Posted by Darren (65.35.124.63) on May 19, 2003 at 21:04:44:
In Reply to: Re: Darren, sorry one last one posted by Joel L. Lewis on May 19, 2003 at 15:26:37:
: Picture a lever, and on each end a smaller lever, with(for the sake of making it easier to picture)equal weights on each end of the smaller lever. Now, the thing is, no matter what position the smaller levers may be locked in at their pivots, the ballance of the large lever is unaffected, or so I understand. Now, imagine both end levers locked at their pivots in line with the larger lever, and rotate the lever to vertical. Now, what'll happen if the two end-levers are released at their pivots(by, say, "removing pins?" *wink wink*) so they can rotate freely. Yup, that's right-they'll turn to right themselves, and actually end swinging back and forth several times if the axle is well-oiled before settling at level. Now, doesn't that count for 'free energy' to be tapped without moving any weights, that could take a 'wheel' 'over the hump'?

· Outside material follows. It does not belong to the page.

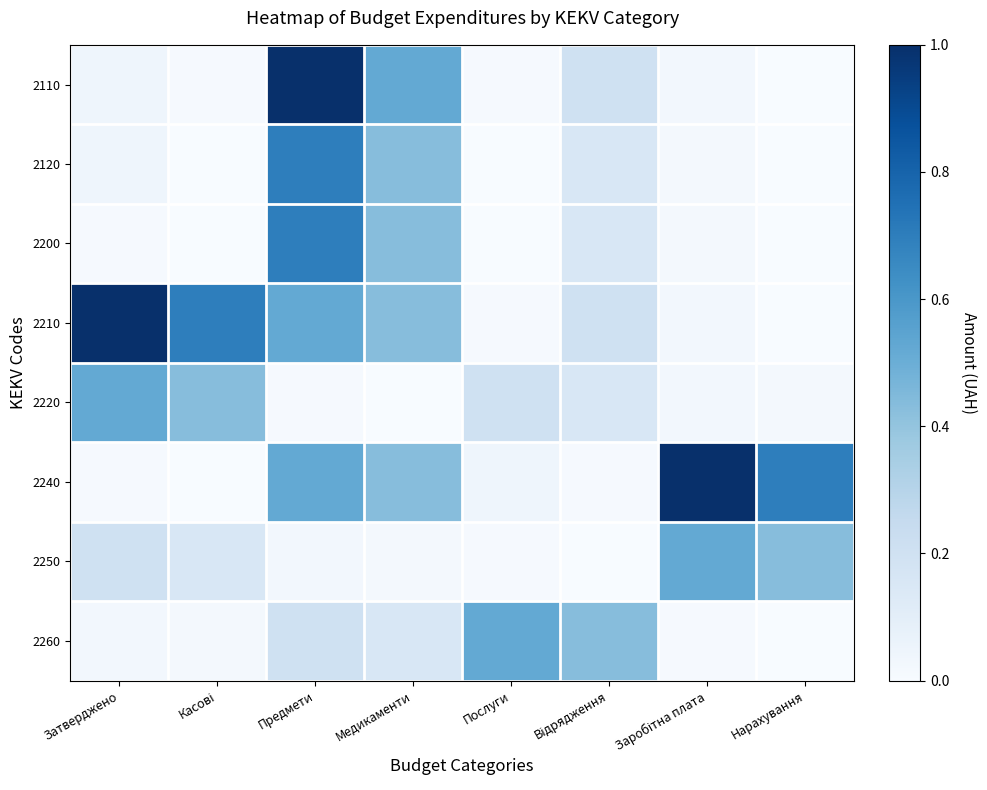

Which series changed the most between Касові and Заробітна плата?

2240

Remove the larger lever and replace it with a solid bar, attach the two smaller levers to the ends of the solid bar, the same thing will happen.
When the lever in the middle is connected in such a way as to be unaffected by the position of the smaller levers then the larger lever is redundant and can be replaced with an immovable connection point.
Now... calculate the torque and energy required to turn the main wheel and raise those two smaller levers up the ascending side of the wheel. It will take exactly the amount of energy to get them there as you get out when you release them and let them right themselves.
Levers are not the answer... you can't raise more than you drop. Look elsewhere :-)
Darren